Yesterday I was goofing around with Sheldon Brown's Internal Gear Calculator when I noticed a new option available - the SRAM i-Motion 9-speed hub. I did some searching, and there isn't too much info out on the web about this hub just yet, but I did find some interesting things.
1. A link to a PDF of specs for new SRAM technology on their website here: http://www.sram.com/en/service/sram/tech_specs.php
2. An article discussing it here (scroll to the bottom of the page): http://bicycletech.blogspot.com/
3. An MTBR thread discussing internal drivetrains in general here: http://forums.mtbr.com/showthread.php?p=1786335
4. And today, the official i-Motion website here (can anyone that speaks German give us the gist of what they're saying in the movie?): http://sram-imotion.com/
I'm not going to say much about the hub itself - I don't know much about the actual industry, so I'm in zero position to speculate about anything specific other than explicitely released information about specs, but given the specs on paper and SRAM's (both home-grown and inherited from Sachs) generally rock-solid reputation for quality components, this looks like it could be a real winner of a hub.
In my opinion, it looks like the future is bright for internal gear systems, and the next-generation hub market is really beginning to swell. It looks, to my layman, somewhat biased eyes, that derailer systems are beginning to (if they have not already) reach their practical limits for further development. There just aren't too many more cogs that we can cram onto a hub without seriously compromising wheel strength or durability. Increasing hub spacing to compensate could start producing chainline and biomechanical problems. Furthermore, adding all those cogs hasn't improved the number of useful gear combinations by a whole lot.
On the other hand, the development future for internal gear hubs looks like it might be wide open, especially in mountain biking, where rapid, easy gear shifts, strength and durability are important concerns, and in commuting and utility cycling, where low maintenance requirements and all-weather durability and performance are important. In fact, I think that the concept has long-since been proved (by Sturmey-Archer, in the first half of the 20th century) in the case of utility cycling, but the new hubs are beginning to make internal gearing more appealing for utility riders in hilly cities and for more performance-oriented, enthusiast commuters and utility cyclists. In case of mountain biking, hubs like the i-Motion 9 are beginning to reach the necessary range of gears for cross-country riding, without the chainline issues, shifting challenges and huge number of overlapping, useless gears in a 27-speed MTB drivetrain. I know that the Rohloff is already there, but the Rohloff remains a bit of a boutique product. In order to compete with derailers, the price of quality, wide-range internal gearing must come down.

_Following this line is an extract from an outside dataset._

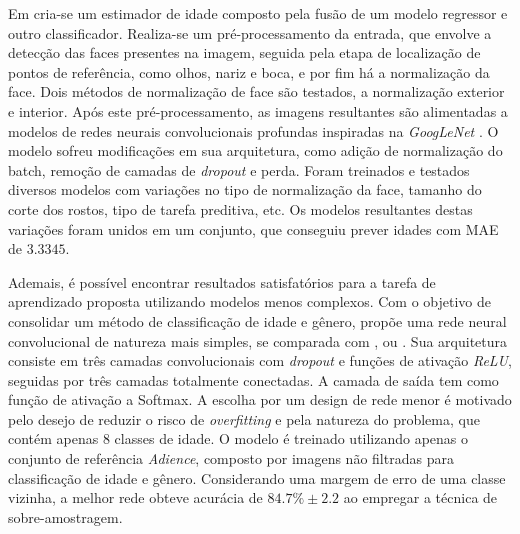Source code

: Em \cite{liu2015agenet} cria-se um estimador de idade composto pela fusão de um modelo regressor e outro classificador. Realiza-se um pré-processamento da entrada, que envolve a detecção das faces presentes na imagem, seguida pela etapa de localização de pontos de referência, como olhos, nariz e boca, e por fim há a normalização da face. Dois métodos de normalização de face são testados, a normalização exterior e interior. Após este pré-processamento, as imagens resultantes são alimentadas a modelos de redes neurais convolucionais profundas inspiradas na \emph{GoogLeNet} \cite{inception}. O modelo sofreu modificações em sua arquitetura, como adição de normalização do batch, remoção de camadas de \emph{dropout} e perda. Foram treinados e testados diversos modelos com variações no tipo de normalização da face, tamanho do corte dos rostos, tipo de tarefa preditiva, etc. Os modelos resultantes destas variações foram unidos em um conjunto, que conseguiu prever idades com MAE de $3.3345$.

Ademais, é possível encontrar resultados satisfatórios para a tarefa de aprendizado proposta utilizando modelos menos complexos. Com o objetivo de consolidar um método de classificação de idade e gênero, \cite{levi2015age} propõe uma rede neural convolucional de natureza mais simples, se comparada com \cite{inception}, \cite{vggnet} ou \cite{resnet}. Sua arquitetura consiste em três camadas convolucionais com \emph{dropout} e funções de ativação \emph{ReLU}, seguidas por três camadas totalmente conectadas. A camada de saída tem como função de ativação a Softmax. A escolha por um design de rede menor é motivado pelo desejo de reduzir o risco de \emph{overfitting} e pela natureza do problema, que contém apenas 8 classes de idade. O modelo é treinado utilizando apenas o conjunto de referência \emph{Adience}, composto por imagens não filtradas para classificação de idade e gênero. Considerando uma margem de erro de uma classe vizinha, a melhor rede obteve acurácia de $84.7\% \pm 2.2$ ao empregar a técnica de sobre-amostragem.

Unfortunately, I really don't know what the mechanical and financial constraints on further development of relatively inexpensive wide-range internal gear hubs are. I don't know if there isn't much more than can be done, or if we're seeing something like the kind of rapid technological innovation that the derailer went through some 25 years ago, with the new Shimano and SRAM hubs being somewhat analogous to SunTour's slant parellogram - a major change, followed by a long series of refinements to the technology. I'm hoping that some of the more industry and tech-savvy BF members might be able to shed some light on this.
In any case, while it looks to me like we'll be seeing a lot more internal gear hubs in the future, both for utility and high-end use, I don't think it's very likely that the derailer will be entirely supplanted. After all, derailer gears are cheap, making them an appealing option for a wide range of gears at low cost. The only current hub that provides enough range for touring is the Rohloff, and as I said, I don't know how practical 14-and-higher-speed hubs will ever become, in terms of cost. I'm optimistic, but open to the possibility that they'll remain expensive, luxury items for the forseeable future. I also don't know if we'll ever see internal gears on fancy-pants racing bikes. This is due to weight (though the difference is less than it is generally made out to be), mechanical inefficiency (also not as bad as supposed, especially with the new hubs - I predict improvements here, too) and gear spacing that is too wide for maintaining optimum cadence at all time (a legitimate complaint against hubs, if you're a racer).
Anyway, that's my long-winded, very-very-non-expert take on the new SRAM hub, and on the future of internal gears. So... what do you think?